Legislation that would allow Blue Cross Blue Shield of Michigan to become a not-for-profit mutual insurer cleared the state Legislature on Thursday and heads for Gov. Rick Snyder’s signature.
Under the two-bill package, Blue Cross Blue Shield would begin paying about $100 million annually in state and local taxes and steer $1.5 billion over 18 years to a fund to promote wellness and health prevention. The bills bring Blue Cross, HMOs and commercial insurance carriers under the same set of regulations.
“This legislation is fair for Michigan’s health insurance industry and good for our state’s future,” said Blue Cross Blue Shield President and CEO Dan Loepp. “It enables Blue Cross to contribute in significant ways to a healthier Michigan, gives the Blues and our competitors a level and competitive playing field, and addresses concerns of those who depend on Blue Cross’ longstanding contributions as a nonprofit company.”
Blue Cross Blue Shield of Michigan directors still need to approve moving ahead with the transition. Directors have already endorsed the concept of the Blues becoming a non-for-profit mutual insurer owned by policyholders.
Gov. Snyder said he will sign the bills soon.
The final version of the bills included amendments advocated by the Michigan Association of Health Plans, which represents HMOs and commercial carriers that cover about 2 million people in the state. The amendments included a ban on the kind of so-called “most-favored nation” clauses in contracts with hospitals to get the best possible price, a practice that the MAHP said Blue Cross Blue Shield used at the expense of competitors.
Language in the bills also obliges Blue Cross Blue Shield to cover its fair share to offset the underfunding of Medicare and Medicaid.
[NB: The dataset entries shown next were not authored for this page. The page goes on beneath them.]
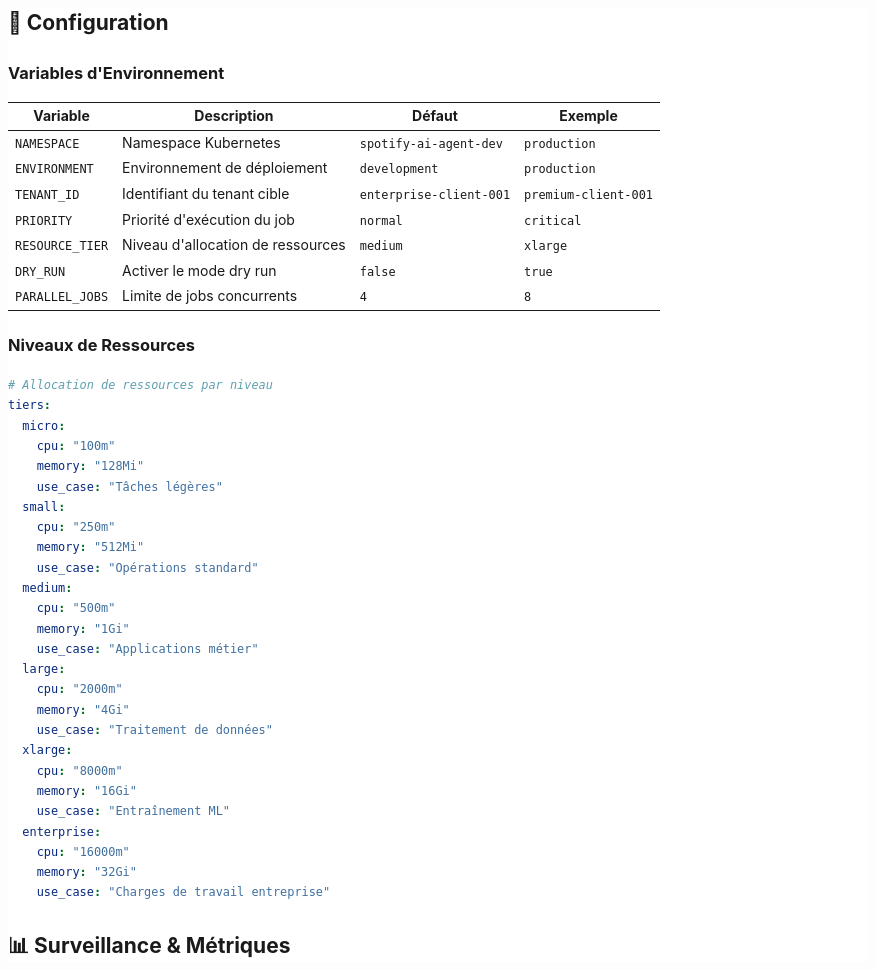 ## 🔧 Configuration

### Variables d'Environnement

| Variable | Description | Défaut | Exemple |
|----------|-------------|---------|---------|
| `NAMESPACE` | Namespace Kubernetes | `spotify-ai-agent-dev` | `production` |
| `ENVIRONMENT` | Environnement de déploiement | `development` | `production` |
| `TENANT_ID` | Identifiant du tenant cible | `enterprise-client-001` | `premium-client-001` |
| `PRIORITY` | Priorité d'exécution du job | `normal` | `critical` |
| `RESOURCE_TIER` | Niveau d'allocation de ressources | `medium` | `xlarge` |
| `DRY_RUN` | Activer le mode dry run | `false` | `true` |
| `PARALLEL_JOBS` | Limite de jobs concurrents | `4` | `8` |

### Niveaux de Ressources

```yaml
# Allocation de ressources par niveau
tiers:
  micro:
    cpu: "100m"
    memory: "128Mi"
    use_case: "Tâches légères"
  small:
    cpu: "250m"
    memory: "512Mi"
    use_case: "Opérations standard"
  medium:
    cpu: "500m"
    memory: "1Gi"
    use_case: "Applications métier"
  large:
    cpu: "2000m"
    memory: "4Gi"
    use_case: "Traitement de données"
  xlarge:
    cpu: "8000m"
    memory: "16Gi"
    use_case: "Entraînement ML"
  enterprise:
    cpu: "16000m"
    memory: "32Gi"
    use_case: "Charges de travail entreprise"
```

## 📊 Surveillance & Métriques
An August report from the Michigan Office of Financial and Insurance Regulation concluded that Blue Cross underpays hospitals to cover the underfunding of Medicare and Medicaid, forcing competitors to pick up the difference and raising their costs. OFIR ordered Blue Cross to address the deficiency with a new reimbursement methodology.
“We continue to believe that these changes are critical in moving Michigan toward a more competitive health insurance marketplace,” said MAHP Executive Director Rick Murdock. “We now look forward to working with Gov. Snyder’s administration to implement these changes as we continue to develop more affordable health care options for the citizens of Michigan.”
A recent American Medical Association analysis using 2010 data concluded that Michigan has the third-least competitive health insurance market in the nation, largely due to Blue Cross Blue Shield’s 70-percent statewide market share.